Exercícios:
1. Responda com base no texto sobre o livro da Sabedoria:
(a) Em que língua o autor escreveu o livro?
(b) Segundo Fílon de Alexandria, quantos dos 500.000 habitantes da cidade eram migrantes judeus?
(c) Em que ano ocorreu o sínodo de Jâmnia?
2. Liste as abreviações dos livros que o texto sobre o livro da Sabedoria chama de "deuterocanônicos".

Texto da página:

::::

13 de novembro de 2017 – Segunda-feira, 32ª semana

Leitura: Sb 1,1-7

Durante esta semana ouvimos leituras do livro de Sabedoria, sem dúvida o livro mais novo do AT. O título «Sabedoria de Salomão» é fictício, pois seu autor anônimo, um judeu de Alexandria, escreveu o livro cerca de 50-30 a.C. na língua grega (por isso não entrou na Bíblia hebraica dos judeus e nem na dos protestantes).

Alexandria no Egito (fundada por Alexandre Magno) era a capital do helenismo (cultura grega depois da época clássica), importante centro político e cultural que abrigava a maior biblioteca da antiguidade. Segundo o filósofo judeu Fílon de Alexandria (10 a.C. – 40 d.C.), dos 500.000 habitantes desta cidade, 200.000 eram migrantes judeus, na maioria pobres e escravos. Para estes foi necessário traduzir os livros do AT (Antigo Testamento): do hebraico, que eles não falavam mais, para o grego, sua língua corrente. Esta tradução, chamada “LXX”, “Tradução dos Setenta (sábios)”, começou por volta do ano 300 a.C., mas produziu também livros próprios em grego (como Sb, Tb, Jt, …).

No sínodo de Jâmnia (90 d.C.), os judeus da Palestina se reestruturaram depois da Guerra Judaica (que resultou na destruição do templo em Jerusalém em 70 d.C.) e definiram seu cânone (regra, norma) das Sagradas Escrituras reconhecendo apenas os livros em hebraico como Escritura Sagrada (Bíblia Hebraica). Mas os apóstolos e evangelistas já usavam a tradução grega do AT como também os sete livros em grego, portanto, o AT grego e os sete livros também fazem parte da Bíblia católica. Estes sete livros são chamados “deuterocanônicos” (pelos católicos) ou “apócrifos” (pelos protestantes que os deixaram fora): Tb, Jt, 1 e 2Mc, Sb, Eclo e Br.

A cultura grega com suas filosofias (filo-sofia quer dizer “amor pela sabedoria”), costumes e cultos pagãs de uma parte, e com a hostilidade e, às vezes, perseguição aberta de outra (cf. 1-2Mc), constituía uma ameaça constante à fé e à cultura do povo judeu que habitava no Egito.

O livro de Sb todo poderia ser resumido em 1,15: “A justiça é imortal”. De fato, o autor identifica a sabedoria com a justiça. Depois de mostrar que ela é o guia da vida (1,16-5,23) e apresentar a sua natureza (6,1-9,18), faz uma longa meditação sobre o êxodo (10,1-19,21). No êxodo, Israel descobriu a justiça de Deus, a qual comunica ao povo a verdadeira sabedoria. Doravante, toda sabedoria implica exercício da justiça, e este, se for verdadeiro, produz a libertação.

::::

Material:
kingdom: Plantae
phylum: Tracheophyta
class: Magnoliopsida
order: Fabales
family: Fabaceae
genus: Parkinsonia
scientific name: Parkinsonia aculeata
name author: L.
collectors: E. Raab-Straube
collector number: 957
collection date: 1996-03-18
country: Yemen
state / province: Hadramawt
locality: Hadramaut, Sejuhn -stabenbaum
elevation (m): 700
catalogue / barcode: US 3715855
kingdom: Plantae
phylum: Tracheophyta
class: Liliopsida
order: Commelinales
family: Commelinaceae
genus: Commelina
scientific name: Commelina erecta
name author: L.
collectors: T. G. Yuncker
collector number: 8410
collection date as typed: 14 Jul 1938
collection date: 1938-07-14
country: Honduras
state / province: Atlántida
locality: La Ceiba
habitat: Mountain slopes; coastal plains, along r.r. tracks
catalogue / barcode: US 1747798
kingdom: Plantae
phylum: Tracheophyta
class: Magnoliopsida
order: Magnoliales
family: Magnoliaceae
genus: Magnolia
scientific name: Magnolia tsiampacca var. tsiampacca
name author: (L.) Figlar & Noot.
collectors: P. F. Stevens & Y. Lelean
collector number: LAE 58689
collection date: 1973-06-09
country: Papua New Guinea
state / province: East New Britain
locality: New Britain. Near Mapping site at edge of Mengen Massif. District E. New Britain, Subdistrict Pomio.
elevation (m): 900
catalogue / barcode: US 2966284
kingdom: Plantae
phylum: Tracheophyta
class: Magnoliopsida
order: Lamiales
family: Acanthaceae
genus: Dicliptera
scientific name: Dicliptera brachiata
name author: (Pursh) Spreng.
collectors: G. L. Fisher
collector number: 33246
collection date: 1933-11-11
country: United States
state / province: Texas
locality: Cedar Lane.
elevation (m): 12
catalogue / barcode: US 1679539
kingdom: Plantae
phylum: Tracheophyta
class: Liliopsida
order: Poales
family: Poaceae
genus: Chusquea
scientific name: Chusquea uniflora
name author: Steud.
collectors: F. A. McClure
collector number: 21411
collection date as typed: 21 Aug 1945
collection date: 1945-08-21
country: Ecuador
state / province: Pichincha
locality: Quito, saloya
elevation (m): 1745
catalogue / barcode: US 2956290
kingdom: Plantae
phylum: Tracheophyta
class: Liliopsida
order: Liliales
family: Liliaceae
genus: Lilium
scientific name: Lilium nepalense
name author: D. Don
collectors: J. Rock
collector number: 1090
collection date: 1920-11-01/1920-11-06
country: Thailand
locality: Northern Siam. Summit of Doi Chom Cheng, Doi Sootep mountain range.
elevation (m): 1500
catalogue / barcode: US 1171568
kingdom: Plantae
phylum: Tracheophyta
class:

::::

Respostas:
1.
(a) Em grego.
(b) 200.000.
(c) Em 90 d.C.

2. Tb, Jt, 1Mc, 2Mc, Sb, Eclo, Br